Ричард Барон был одно время членом совета Международной ассоциации психолого-реабилитационных служб (International Association of Psychosocial Rehabilitation Services, IAPSRS), организации для немедицинских психиатрических работников, в которой ныне состоит около двух тысяч членов. Сами депрессивные люди, говорит он, «начинают вслух высказывать глубокую озабоченность пустотой своей жизни без работы, которая предоставляла бы такие преимущества, как выстраивание своего Я, налаживание социальных связей и личный доход, и тем самым демонстрируют, как упрямо работа сохраняет свою роль существенной части процесса восстановления». Анализ существующих программ помощи выявляет серьезную проблему. Те депрессивные в Соединенных Штатах, которые могут добиться, чтобы их сочли инвалидами, имеют право на инвалидную страховку системы социального обеспечения (Social Security Disability Insurance, SSDI) и на вспомогательное социальное вспомоществование (Supplemental Security Income, SSI); они также, как правило, могут получать «медикейд»[94], оплачивающий продолжительное лечение, которое имеет тенденцию быть дорогостоящим.
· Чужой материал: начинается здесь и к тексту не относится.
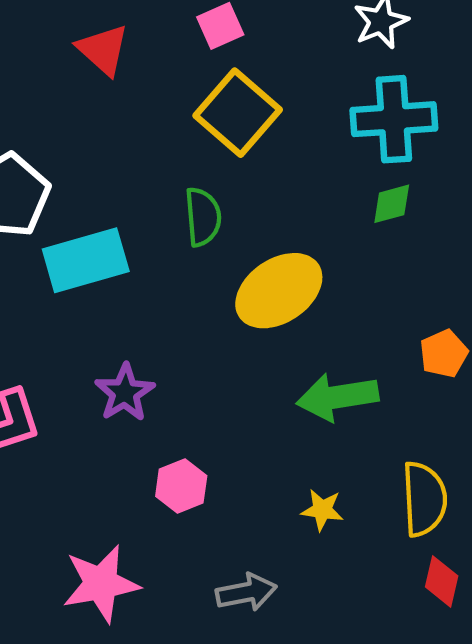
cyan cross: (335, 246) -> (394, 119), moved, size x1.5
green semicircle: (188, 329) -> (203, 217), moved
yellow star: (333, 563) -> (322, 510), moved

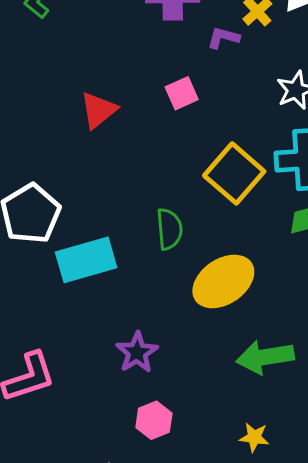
red triangle: (103, 50) -> (98, 110), turned 39
yellow square: (238, 113) -> (234, 173), moved
purple star: (125, 393) -> (137, 352), moved

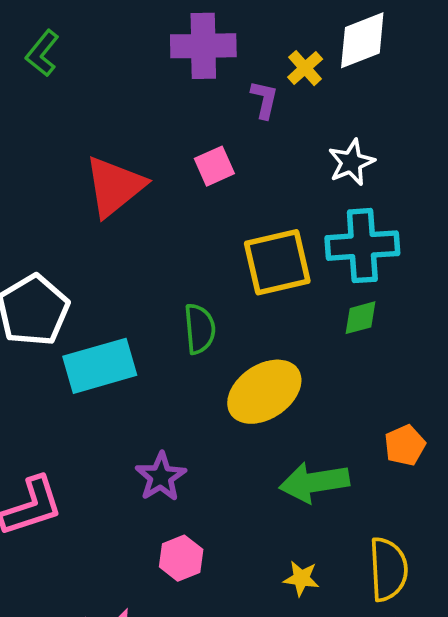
purple L-shape: (223, 38) -> (264, 99), turned 88
red triangle: (98, 110) -> (115, 186), size x1.4
yellow square: (234, 173) -> (277, 262), turned 36

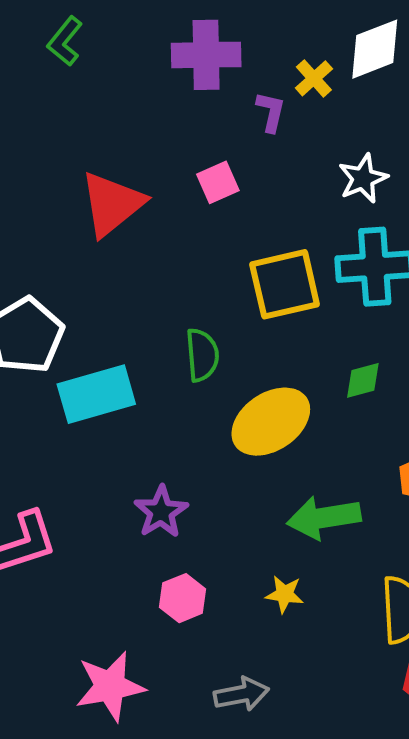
green L-shape: (42, 53) -> (65, 41), moved
green diamond: (360, 318) -> (363, 380), moved
yellow star: (301, 578) -> (285, 594), moved

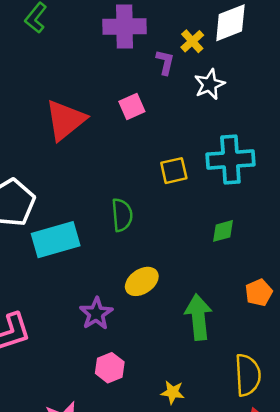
white star: (363, 178) -> (210, 84), moved
yellow square: (285, 284) -> (174, 171), size x0.6
yellow ellipse: (271, 422) -> (142, 281), moved, size x0.7
green arrow: (324, 518) -> (198, 317), turned 93
yellow star: (285, 594) -> (173, 392), moved

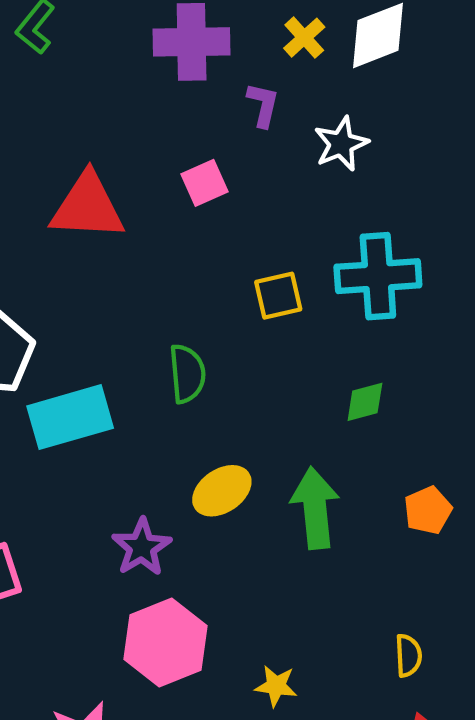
yellow cross: (192, 41) -> (304, 38), moved
red triangle: (65, 120) -> (87, 207), turned 42
green arrow: (198, 317) -> (315, 508), moved
pink hexagon: (110, 368) -> (165, 643), size x1.6
yellow semicircle: (248, 375) -> (408, 656), size x0.6

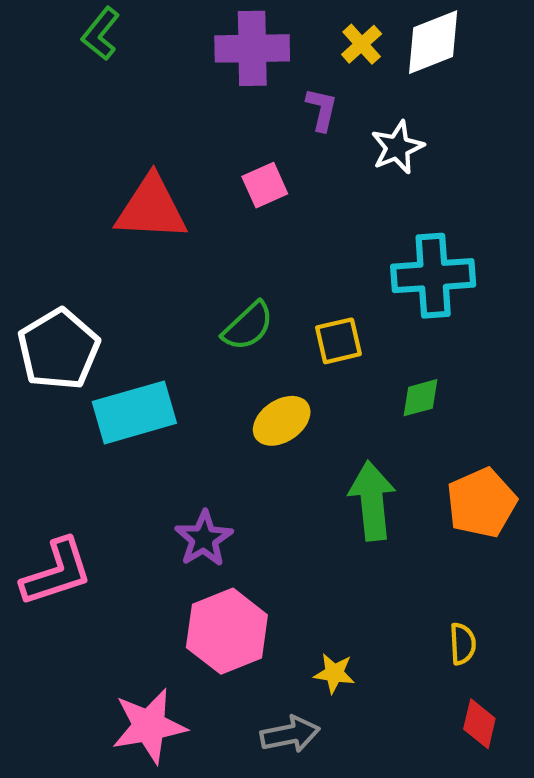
yellow square: (278, 296) -> (338, 341), moved
green semicircle: (187, 374) -> (248, 326), moved, turned 52
yellow ellipse: (222, 491) -> (282, 421), moved
orange pentagon: (428, 510) -> (482, 503), size x1.5

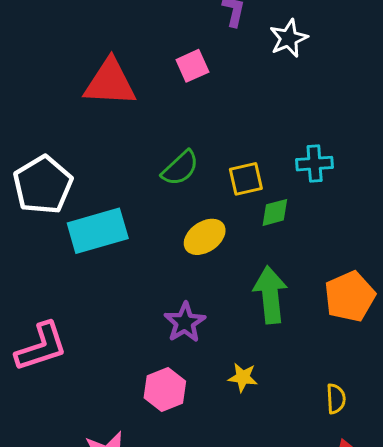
cyan cross: (433, 276) -> (315, 164), moved, size x0.6
green diamond: (421, 398) -> (275, 212), moved
purple star: (204, 539) -> (185, 322), moved
pink hexagon: (227, 631) -> (165, 390), size x0.7
yellow star: (334, 673) -> (243, 377), moved

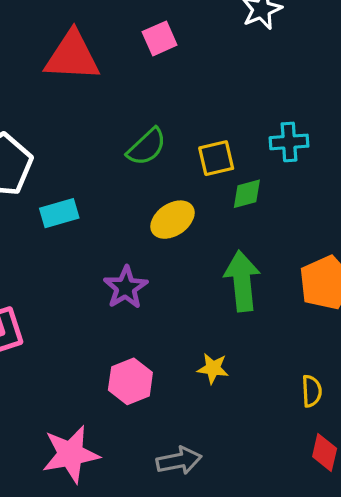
cyan rectangle: (98, 231) -> (59, 213), size x0.6
purple star: (185, 322) -> (126, 288), moved

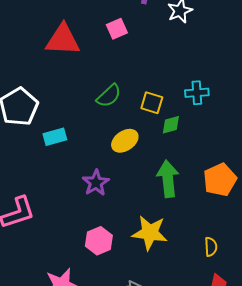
yellow square: (216, 158) -> (152, 103), turned 30
yellow star: (213, 368) -> (150, 233), size x1.8

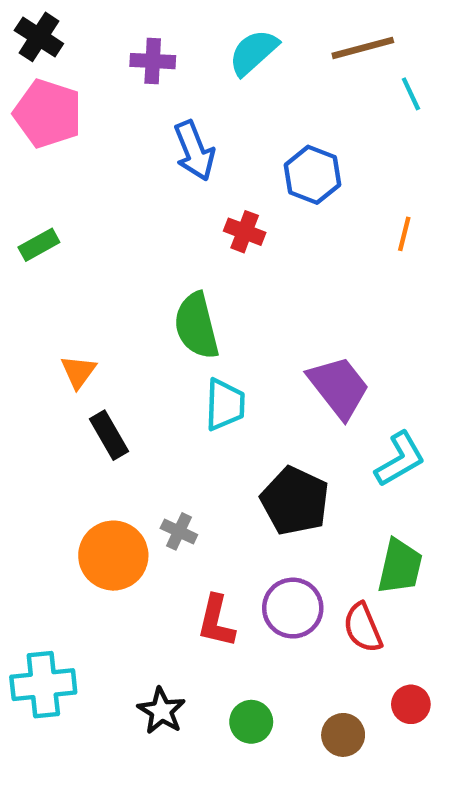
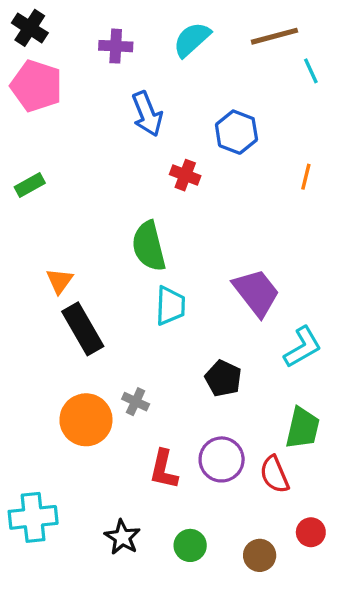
black rectangle: (109, 435) -> (83, 329), size x1.4
black pentagon: (295, 501) -> (223, 378), size x0.7

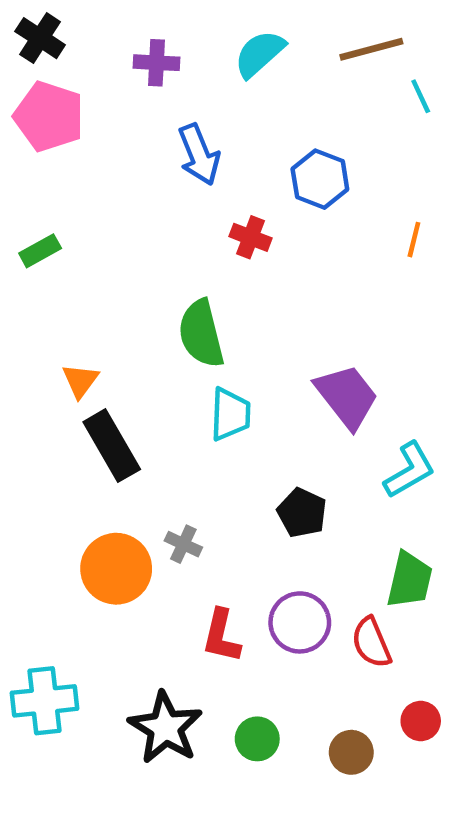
black star: (122, 537) -> (165, 728), size x1.5

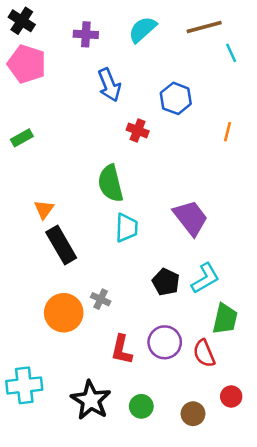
cyan L-shape: (409, 470) -> (205, 278), moved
Люди, которые получают SSDI и SSI, не устраиваются на работу из страха их потерять; известно, что менее полупроцента получающих SSDI или SSI соглашаются отказаться от них ради возвращения в ряды трудящихся. «В субкультуре серьезного психического заболевания, — пишет Барон, — нет «народной мудрости» настолько нерушимой (и насквозь ошибочной), как понятие, что люди, которые возвращаются на работу, немедленно потеряют все свои льготы по SSI и никогда не смогут получить их снова. Система здравоохранения в области психиатрии признает важность трудоустройства, но так и пребывает в параличе в отношении его способности оплачивать реабилитационные услуги».